Edwards is thumbing through a 1966 survey on MPs. ‘‘It shows that 36 per cent of respondents thought MPs were doing a satisfactory job, 46 per cent thought good or very good job, and 8 per cent thought they were doing a poor job,’’ he says. ‘‘I think that’s quite remarkable; if that survey was done today I think you’d find a lot more than
8 per cent of the public would judge MPs’ quality as being poor.’’
He’s right. In 1985, as politicians’ incomes outstripped those of their peers and they retreated further behind the political machine, academics Paul Perry and Alan Webster noted that just 8.6 per cent of New Zealanders had ‘‘a great deal’’ of confidence in the Government. By 1998 that figure had fallen to 2.5 per cent. The number of people who were ‘‘not at all’’ confident in the good intentions of their government doubled from 11.1 per cent to 21.8 per cent.
More up-to-date research is difficult to find, but Edwards doubts that things would have improved.
He and Blackham are also doubtful that the rise of a bettereducated political elite has led to better decision-making. Or better politicians.
Quite the opposite, in fact. ‘‘It’s one of the ironies that these people seem to be less capable politicians,’’ says Blackham, ‘‘and the professionalism of being a politician, they’re not trained for that, they seem to be as bad or worse at the job . . . I see less evidence of capability.’’ He highlights the demise of Clare Curran – ‘‘multiple instances of monumentally simple and stupid screw-ups’’ — as an example.
‘‘Regardless of what you think of the politics of Jim Bolger,’’ says Edwards, ‘‘he was an extraordinarily talented prime minister, and he left school at an early age and had no tertiary education.’’
Blackham would add Mike Moore to that list. He worked with the Labour prime minister in 1990. ‘‘He was a self-made guy, smart, savvy with a common touch. He understood what it was like to struggle, remembered what it was like, and that was always his touchstone.
‘‘But it’s true that at the same time there were a lot of others in the Labour Government, that were part of the emergence of the new Labour, who were unieducated, lecturers. People making decisions were uni lecturers, versus a guy who had worked on the docks, with bus drivers.’’
Damien O’Connor acknowledges that he and Peters possibly represent the end of an era, that the door to the House is now even harder to open for those without a university qualification and a green card from the party machine.
‘‘The realities of MMP have delivered more power to party organisations, and the appointment of virtually half the Parliament,’’ he says. ‘‘There’s an element of truth that the old style accountability through the ballot box is less than it was for individual MPs.’’

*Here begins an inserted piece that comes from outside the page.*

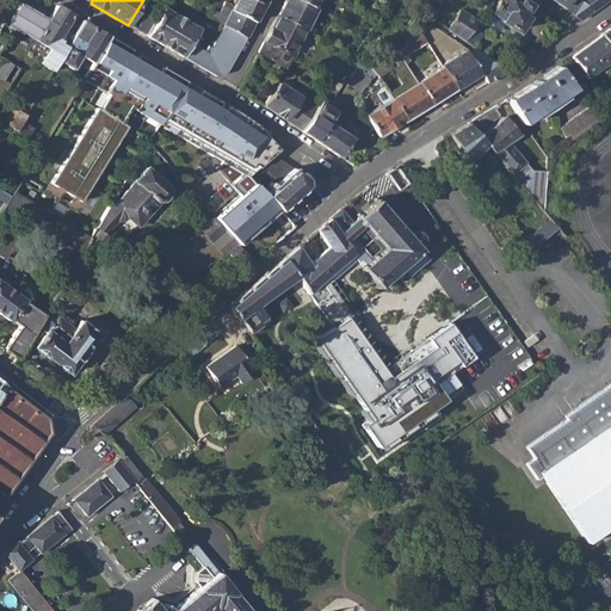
[(252,0),(235,0),(230,8),(253,20),(261,5),(252,0)]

But he believes Parliament is more diverse now than it was in the past. ‘‘MMP has brought new inputs into Parliament and I think made it far better for that, even though, for individuals it’s more frustrating at times, because you have to deal with a wider range of perspectives.’’
That supports decisionmaking as well.
‘‘In Cabinet you very rarely make a decision in isolation,’’ he says, ‘‘your ability to make the right decision is based on your judgment, surrounded by experts.’’

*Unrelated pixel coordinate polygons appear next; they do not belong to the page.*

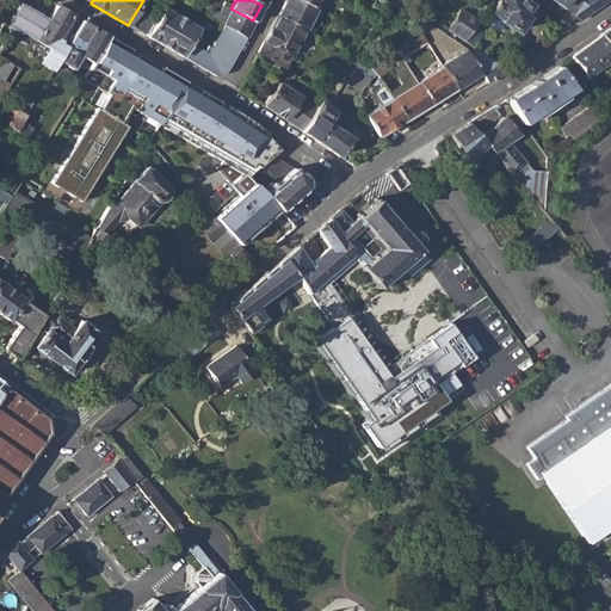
[(307,25),(315,7),(301,0),(284,0),(277,16),(306,30),(313,34),(315,30),(307,25)]
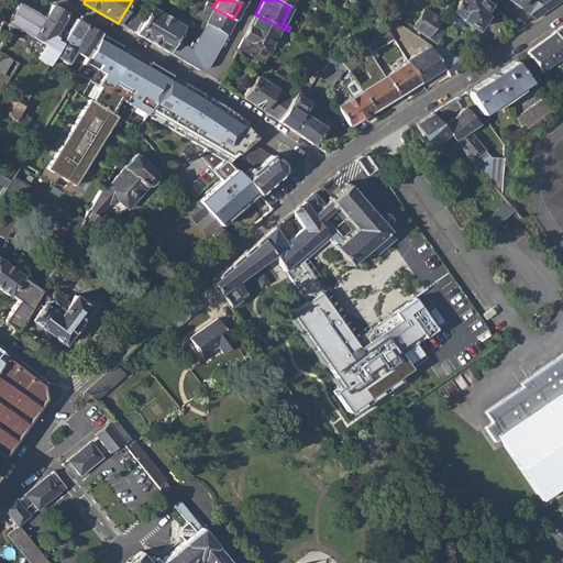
[(465,0),(456,15),(481,31),(488,19),(487,18),(494,7),(483,0),(465,0)]
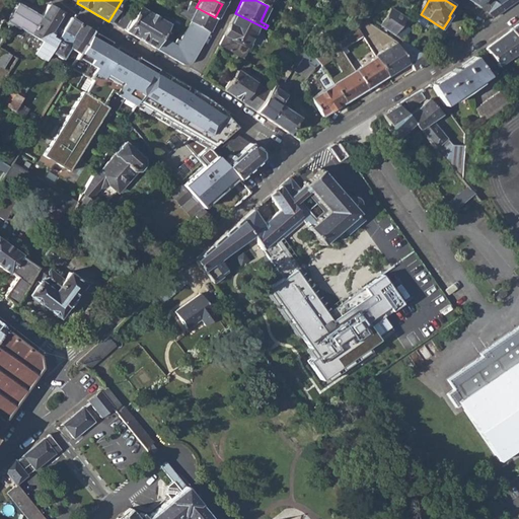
[(489,13),(494,17),(505,9),(492,0),(484,0),(479,7),(489,13)]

He believes experience is just one part of the puzzle for picking politicians; motivation is another key piece. ‘‘The question as to why a politician is in Parliament is the one that should be asked by every single constituent, not what they’ve done or how they’ve done it. If they are there for the right reason then they should do their best to make the right judgments.’’
The realities of MMP have delivered more power to party organisations.